Le rapport de la Communauté Internationale Bahaïe évoque d’autres cas de violations de droits des membres de cette communauté en Iran, notamment :
A Tabriz, les autorités locales ont refusé, au moins pendant huit jours, de délivrer une autorisation d’inhumation pour une femme dans le cimetière bahaï de Tabriz si elle est enterrée sans cercueil, ce qui est contraire aux rites funéraires des Bahaïs.

Au mois de novembre, les autorités ont fermé le cimetière des Bahaïs à Mahmoudieh (près d’Ispahan) et ont déclaré que les Bahaïs ne sont pas autorisés à être enterrés sur ce site.

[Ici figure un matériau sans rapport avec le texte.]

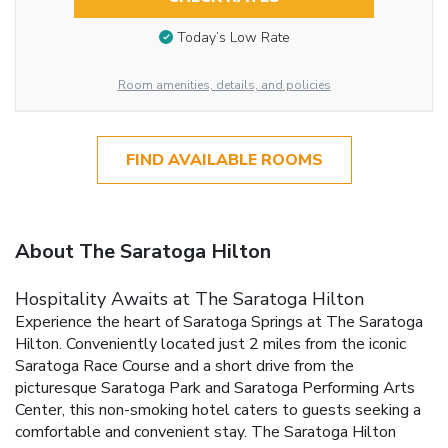
Today’s Low Rate
Room amenities, details, and policies
FIND AVAILABLE ROOMS
About The Saratoga Hilton
Hospitality Awaits at The Saratoga Hilton
Experience the heart of Saratoga Springs at The Saratoga
Hilton. Conveniently located just 2 miles from the iconic
Saratoga Race Course and a short drive from the
picturesque Saratoga Park and Saratoga Performing Arts
Center, this non-smoking hotel caters to guests seeking a
comfortable and convenient stay. The Saratoga Hilton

Dans la ville de Tabriz (au nord-ouest de l’Iran), pendant une période de huit mois, les autorités ont empêché l’enterrement d’au moins 15 Bahaïs dans le cimetière de cette ville et les familles ont été obligées d’enterrer les dépouilles de leurs proches dans des villes avoisinantes.

Le Dr Ahmad Shaheed, le Rapporteur spécial de l’ONU sur la situation des droits de l’Homme en Iran, avait précisé dans son dernier rapport, daté d’octobre 2014, qu’au moins 126 Bahaïs sont emprisonnés en Iran en raisin de leurs convictions religieuses.